2. Mach Dir deine Emotionen bewusst!
Wir glauben, wir sind von unserem Verstand geleitet. Tatsächlich sind wir bestimmt von unseren Gefühlen. Und je mehr wir sie verdrängen, je mehr wir versuchen nicht auf sie zu hören, umso mehr haben sie uns im Griff. Fakt ist, Emotionen sind da und wir müssen lernen damit vor allem auch in der Berufswelt klug umzugehen. Dabei hilft es bspw. auch anzuerkennen, dass Spannungsfelder und daraus resultierende Meinungsunterschiede und Konflikte – systemisch gesehen – dazugehören. Was natürlich kein Freibrief für allzu impulsive Handlungen sein darf, uns jedoch in die Lage versetzen soll, konstruktiv damit umzugehen.
komm.neu.denken: Machen Sie sich die eigenen Gefühle nicht nur bewusst, benennen Sie sie auch (affect labeling). Etablieren Sie eine Feedback-Kultur, lernen Sie souveräne Konfliktkommunikation und für Teams eignet sich eine (moderierte!) offene Runde Temperatur Reading.
3. Nütze KI als deinen Co-Pilot!
Auch wenn Künstliche Intelligenz noch weit weg von echter Profitabilität für Unternehmen ist, individuell entlastend können wir sie jedenfalls schon sehr gut einsetzen.
komm.neu.denken: Ob für Recherche- und/oder Analyseaufgaben – Sie entscheiden über die Rollen für KI-Nutzung: Co-Pilot in der Vorbereitung bspw. von Sitzungen, Consultant für Analysen und Creator für neue (Präsentations-)Ideen? (Y)our choice und damit auch wieder mehr Zeit für menschliche Interaktion!
4. Sei ein guter Vorgesetzter!
Leadership-Kompetenz bleibt wichtig(er). Wie gut eine Führungskraft ihr Team führt, entscheidet maßgeblich darüber, wie gestresst sie sich fühlt.

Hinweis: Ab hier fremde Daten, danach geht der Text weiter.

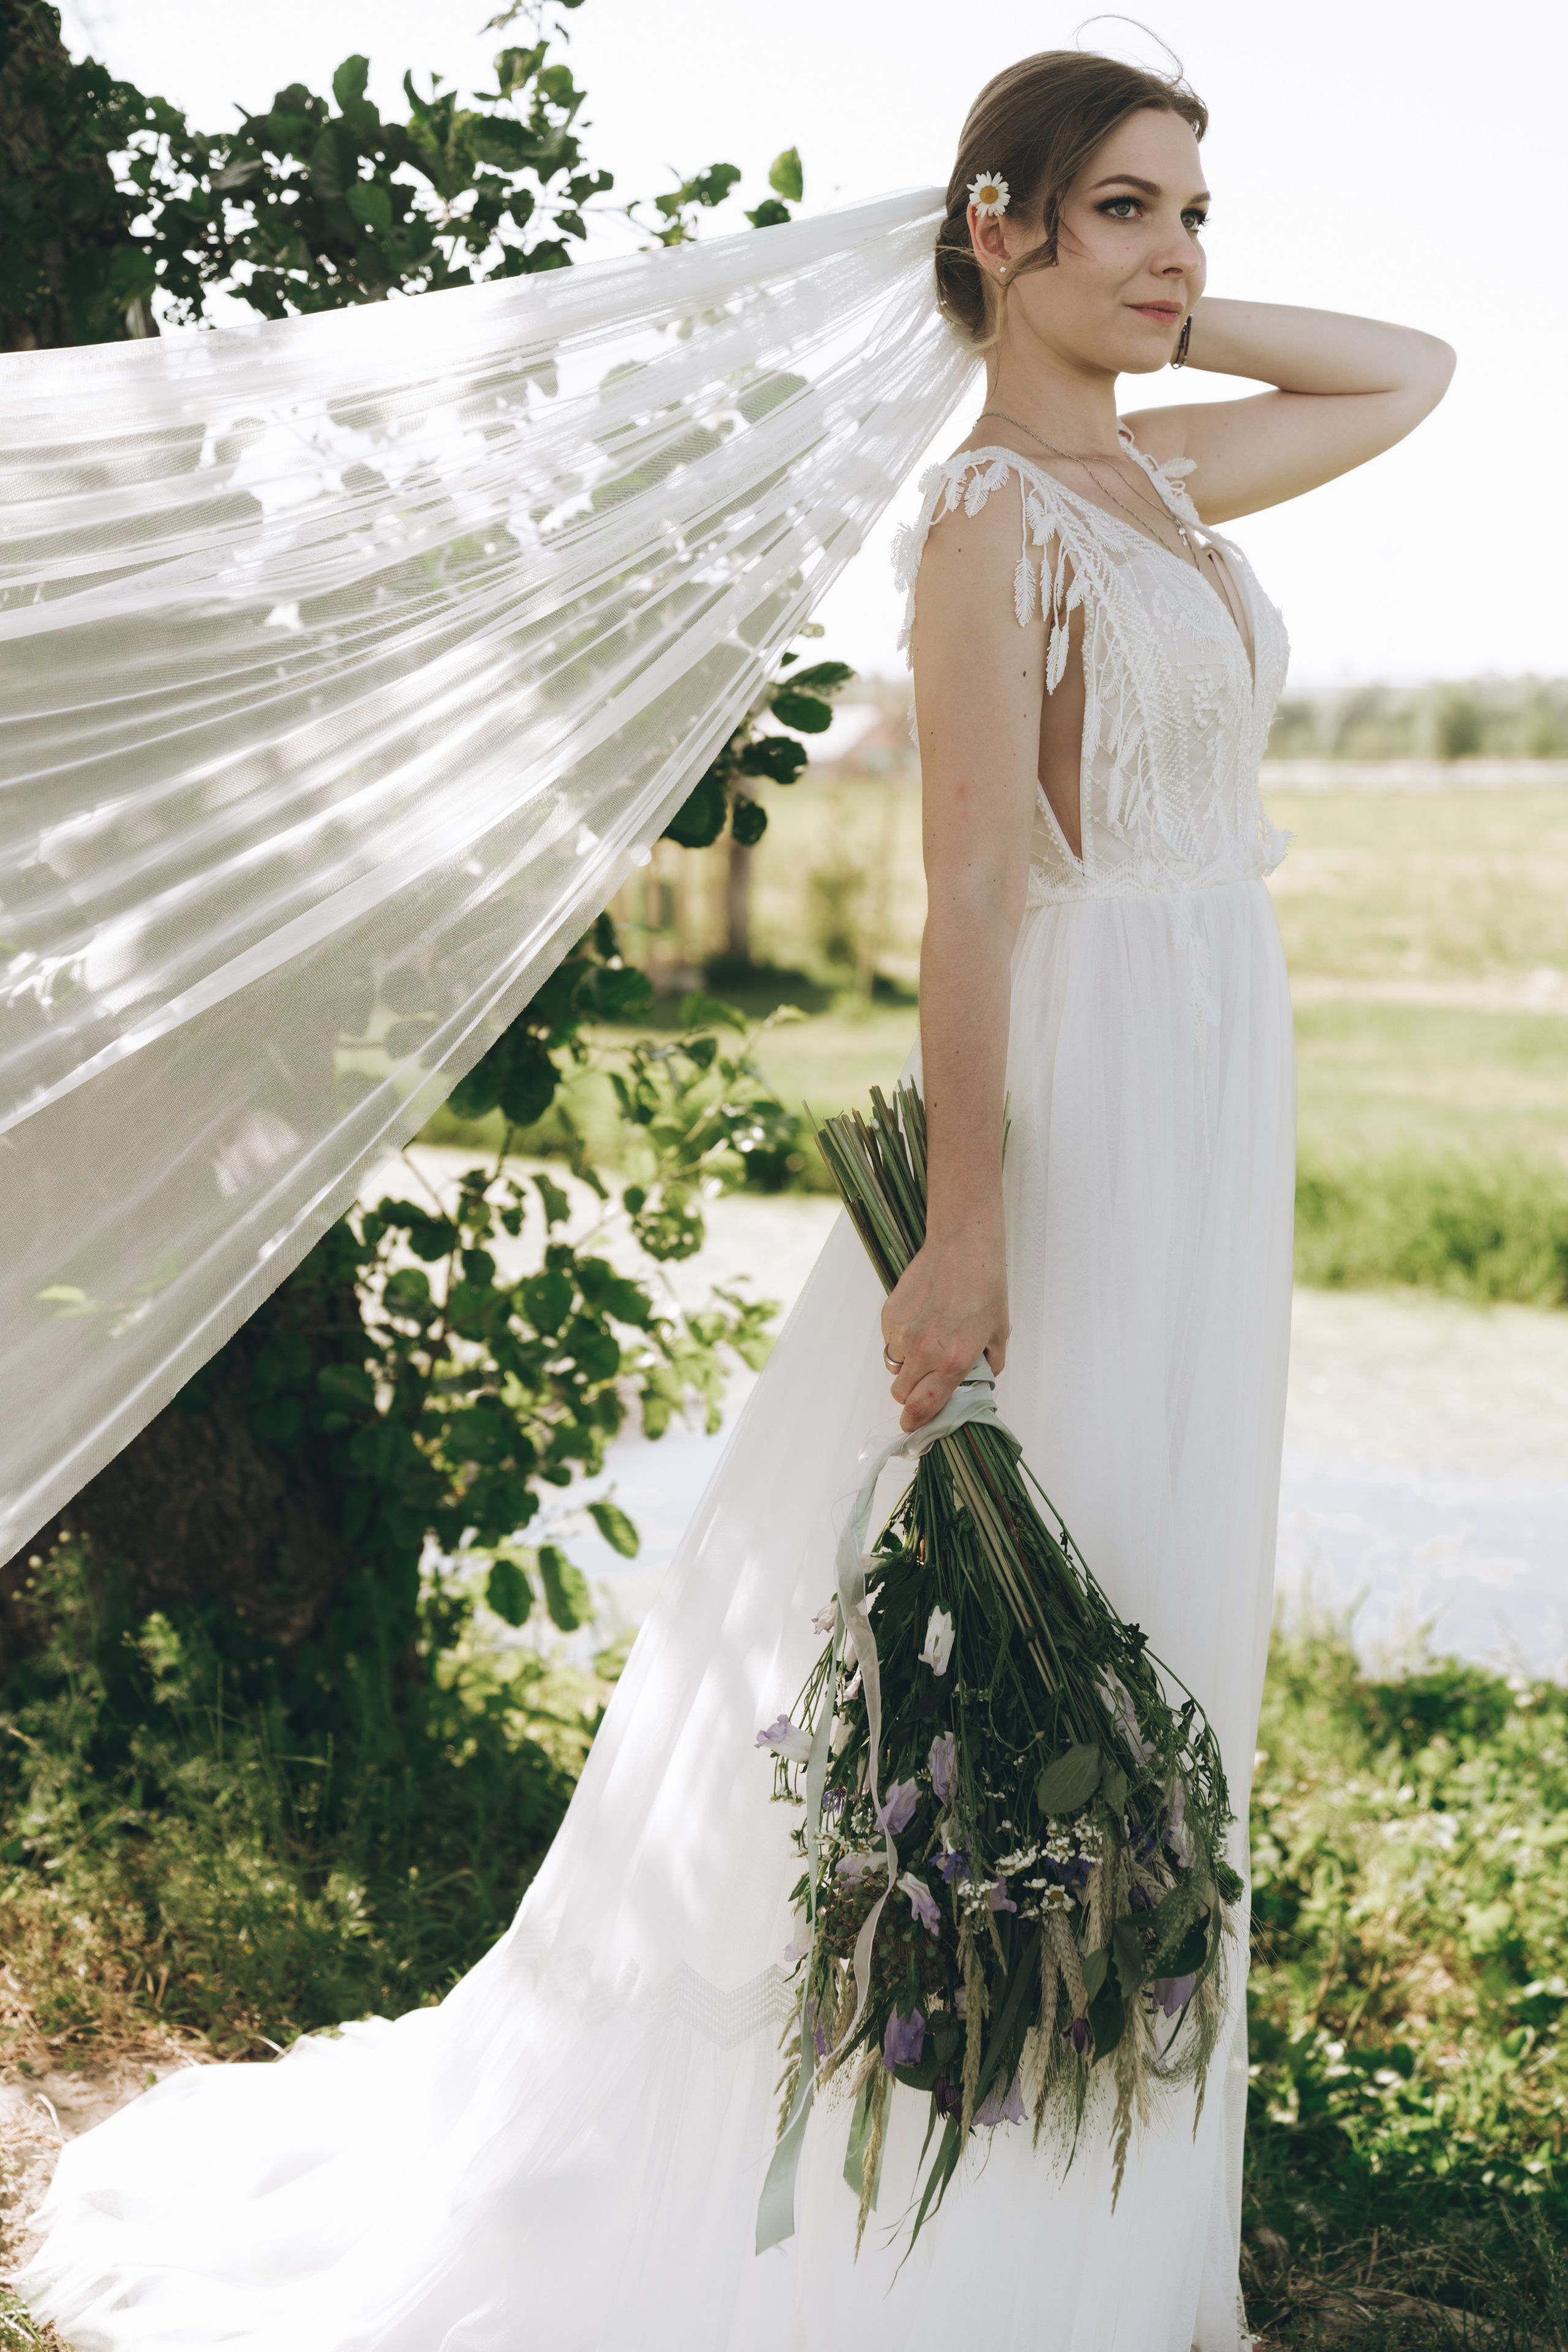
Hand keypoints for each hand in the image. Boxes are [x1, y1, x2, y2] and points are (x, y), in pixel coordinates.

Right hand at [881, 1219, 1008, 1434]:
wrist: (963, 1245)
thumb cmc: (986, 1287)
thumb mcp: (998, 1333)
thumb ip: (986, 1366)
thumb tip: (973, 1384)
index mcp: (954, 1361)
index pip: (923, 1407)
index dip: (914, 1422)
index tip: (911, 1426)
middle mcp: (924, 1352)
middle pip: (901, 1393)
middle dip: (911, 1392)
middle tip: (927, 1378)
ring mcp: (903, 1332)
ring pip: (894, 1365)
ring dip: (907, 1363)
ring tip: (928, 1338)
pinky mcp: (889, 1314)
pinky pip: (889, 1340)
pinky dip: (901, 1337)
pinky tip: (921, 1317)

komm.neu.denken: Stärken Sie dazu die Kompetenz zur Eigenführung! Reflektieren Sie regelmäßig das eigene Verhalten bspw. auch im Austausch mit einem Coach. Klarheit nach innen schafft Klarheit im Außen!

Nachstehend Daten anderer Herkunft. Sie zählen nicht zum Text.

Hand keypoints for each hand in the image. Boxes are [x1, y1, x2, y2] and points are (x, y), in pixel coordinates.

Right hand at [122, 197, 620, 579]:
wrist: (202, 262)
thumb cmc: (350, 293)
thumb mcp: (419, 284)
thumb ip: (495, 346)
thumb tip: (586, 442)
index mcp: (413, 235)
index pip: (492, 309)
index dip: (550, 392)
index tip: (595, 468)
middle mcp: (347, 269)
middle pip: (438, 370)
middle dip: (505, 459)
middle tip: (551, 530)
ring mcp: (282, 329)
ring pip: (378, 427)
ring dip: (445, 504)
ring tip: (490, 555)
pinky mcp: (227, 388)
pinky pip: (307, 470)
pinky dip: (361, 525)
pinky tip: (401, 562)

Der deutsche Mediziner, Volker Busch, unterstreicht, wie wichtig es ist, Selbstmitgefühl zu entwickeln, um Stress besser bewältigen zu können. Selbstmitgefühl setzt natürlich voraus, die eigenen Handlungen zu reflektieren und damit liebevoll umzugehen. „Wer liebevoll zu sich ist, verzeiht sich eigene Fehler, kann sich von negativen Gedanken und Gefühle distanzieren und macht seinen Selbstwert nicht von der eigenen Performance abhängig.“, so Busch.
Zusammengefasst also eine hoffentlich nicht nur freudvolle, sondern auch gelassene und zugleich fokussierte Rückkehr ins Büro 2026!